De plus, les prix affichés fluctuent eux aussi, avec la pratique du yield management s’appuyant schématiquement sur les niveaux d’offre et de demande. Cela fait qu’une amélioration du prix moyen chambre peut provenir d’un durcissement des conditions tarifaires envers la clientèle, ponctuelle ou décisive, mais aussi tout simplement d’une hausse des tarifs affichés.

• Hôtels devenus trop chers

Or, la perception des prix par la clientèle est primordiale. 57 % des clients d’hôtels interrogés régulièrement par Coach Omnium trouvent que les prix des hôtels français sont trop élevés. Pour eux, soit le rapport qualité/prix est médiocre (c’est trop cher pour ce que c’est), soit le rapport budget /prix est mauvais (c’est trop cher par rapport au budget que l’on peut ou que l’on accepte de dépenser).

Quand on sait que les prix hôteliers ont tendance à faire l’objet de sérieuses inflations — + 5 % en moyenne chaque année —, cette critique régulière est inquiétante pour la bonne marche des hôtels. Elle a pour effet chez les clients de négliger le choix de l’hôtel comme hébergement touristique, de réduire les durées moyennes de séjours ou plus simplement d’être mécontents et de le faire savoir là où ça fait mal : sur le Net.

Le prix des petits déjeuners sont encore plus critiqués que ceux des chambres par à présent plus de 70 % des voyageurs. Il s’en suit une chute des taux de captage (nombre de clients qui prennent leur petit déjeuner à l’hôtel), notamment.

Quant aux taux d’occupation, il va sans dire qu’il est indispensable de les connaître, surtout dans leur évolution. Encore une fois, un hôtel qui perd des clients et qui augmente anormalement ses prix pour compenser cette érosion, aura peut-être un RevPAR en amélioration, qui du coup cachera un désastre. Un sale écran de fumée, en somme.

Le RevPAR est en réalité un indicateur uniquement financier, mais pas du tout marketing. Or, comprendre le fonctionnement économique de l’hôtellerie passe d’abord par la compréhension de son activité stimulée par la clientèle.

Comment savoir cela si on embrouille tout en parlant uniquement de RevPAR, comme dans la plupart des baromètres conjoncturels hôteliers, sans parler des prix moyens chambres et des taux d’occupation ?

De plus, ces références-là, le prix moyen et le taux d’occupation, sont infiniment plus explicites que l’obscure RevPAR qui n’aide personne.

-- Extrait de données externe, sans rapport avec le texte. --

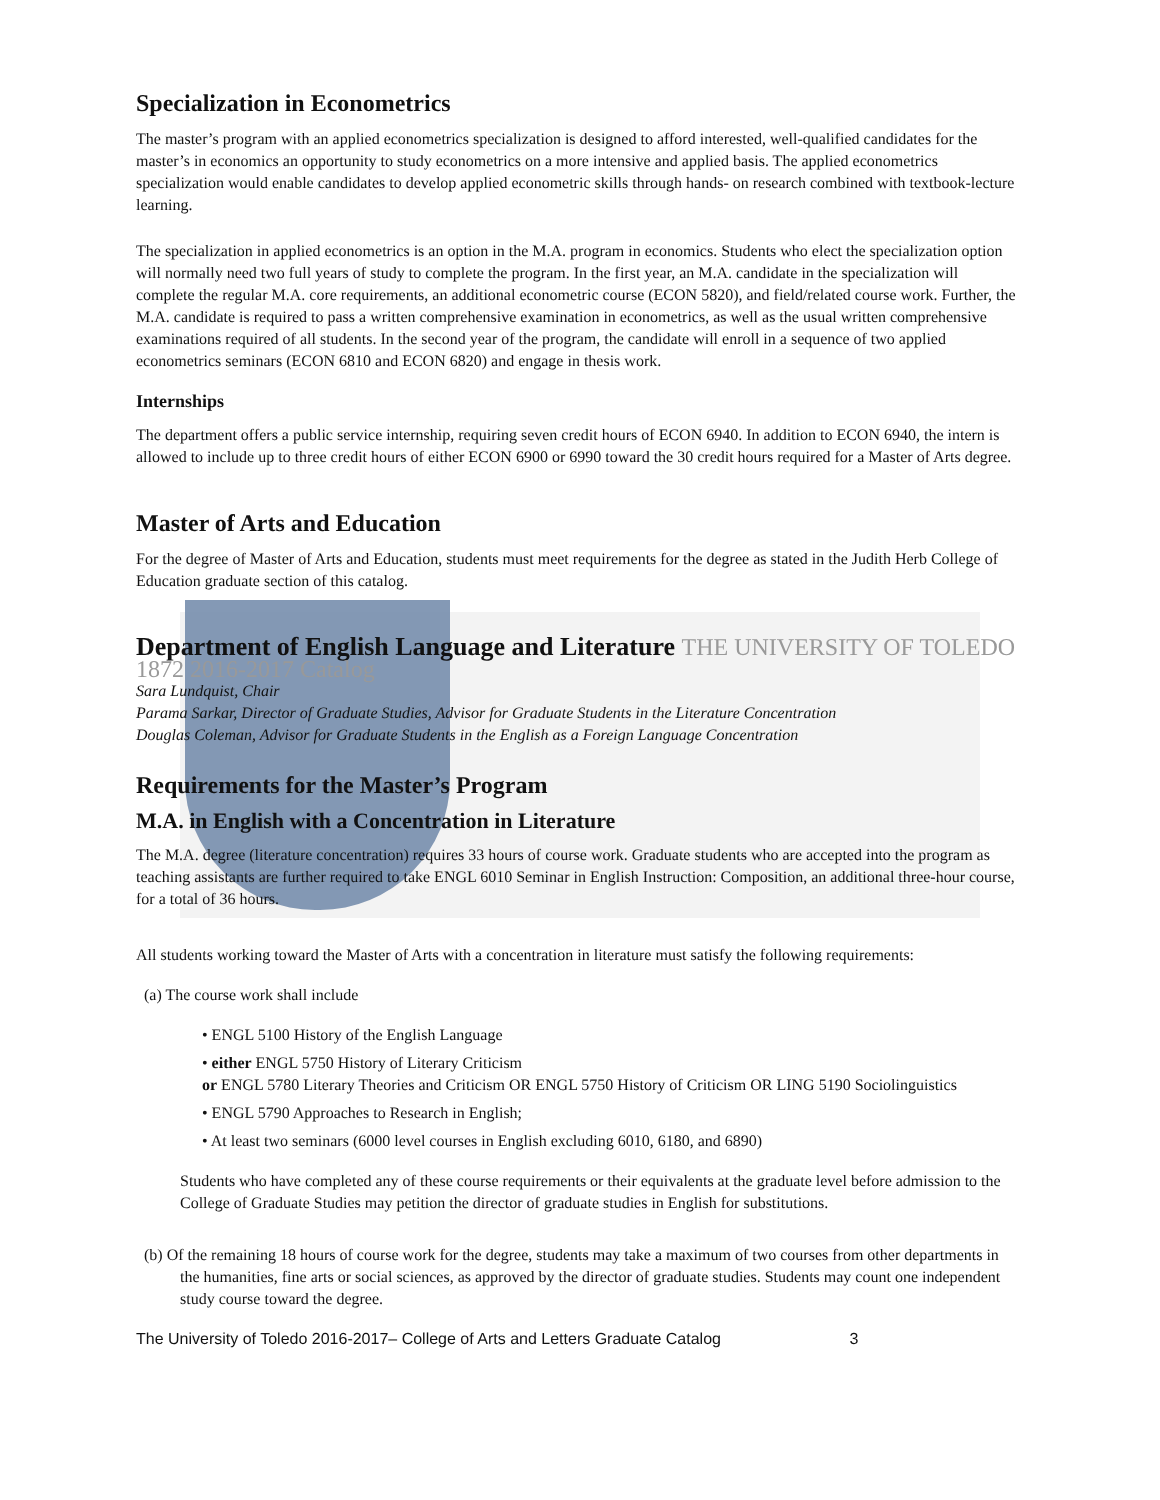Specialization in Econometrics
The master’s program with an applied econometrics specialization is designed to afford interested, well-qualified candidates for the master’s in economics an opportunity to study econometrics on a more intensive and applied basis. The applied econometrics specialization would enable candidates to develop applied econometric skills through hands- on research combined with textbook-lecture learning.
The specialization in applied econometrics is an option in the M.A. program in economics. Students who elect the specialization option will normally need two full years of study to complete the program. In the first year, an M.A. candidate in the specialization will complete the regular M.A. core requirements, an additional econometric course (ECON 5820), and field/related course work. Further, the M.A. candidate is required to pass a written comprehensive examination in econometrics, as well as the usual written comprehensive examinations required of all students. In the second year of the program, the candidate will enroll in a sequence of two applied econometrics seminars (ECON 6810 and ECON 6820) and engage in thesis work.
Internships
The department offers a public service internship, requiring seven credit hours of ECON 6940. In addition to ECON 6940, the intern is allowed to include up to three credit hours of either ECON 6900 or 6990 toward the 30 credit hours required for a Master of Arts degree.
Master of Arts and Education
For the degree of Master of Arts and Education, students must meet requirements for the degree as stated in the Judith Herb College of Education graduate section of this catalog.
Department of English Language and Literature THE UNIVERSITY OF TOLEDO 1872 2016-2017 Catalog
Sara Lundquist, Chair
Parama Sarkar, Director of Graduate Studies, Advisor for Graduate Students in the Literature Concentration
Douglas Coleman, Advisor for Graduate Students in the English as a Foreign Language Concentration
Requirements for the Master’s Program
M.A. in English with a Concentration in Literature
The M.A. degree (literature concentration) requires 33 hours of course work. Graduate students who are accepted into the program as teaching assistants are further required to take ENGL 6010 Seminar in English Instruction: Composition, an additional three-hour course, for a total of 36 hours.
All students working toward the Master of Arts with a concentration in literature must satisfy the following requirements:
(a) The course work shall include
• ENGL 5100 History of the English Language
• either ENGL 5750 History of Literary Criticism
or ENGL 5780 Literary Theories and Criticism OR ENGL 5750 History of Criticism OR LING 5190 Sociolinguistics
• ENGL 5790 Approaches to Research in English;
• At least two seminars (6000 level courses in English excluding 6010, 6180, and 6890)
Students who have completed any of these course requirements or their equivalents at the graduate level before admission to the College of Graduate Studies may petition the director of graduate studies in English for substitutions.
(b) Of the remaining 18 hours of course work for the degree, students may take a maximum of two courses from other departments in the humanities, fine arts or social sciences, as approved by the director of graduate studies. Students may count one independent study course toward the degree.
The University of Toledo 2016-2017– College of Arts and Letters Graduate Catalog 3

On voit par là comme le domaine financier a pris le dessus depuis ces dernières années sur le marketing hôtelier, au détriment absolu du souci des clients, et de leur adhésion à l’offre et aux tarifs hôteliers.

Cette dénomination jargonneuse du RevPAR fait partie de la désinformation ambiante destinée à faire passer des vessies pour des lanternes. Et ce n’est franchement pas rendre service à la profession.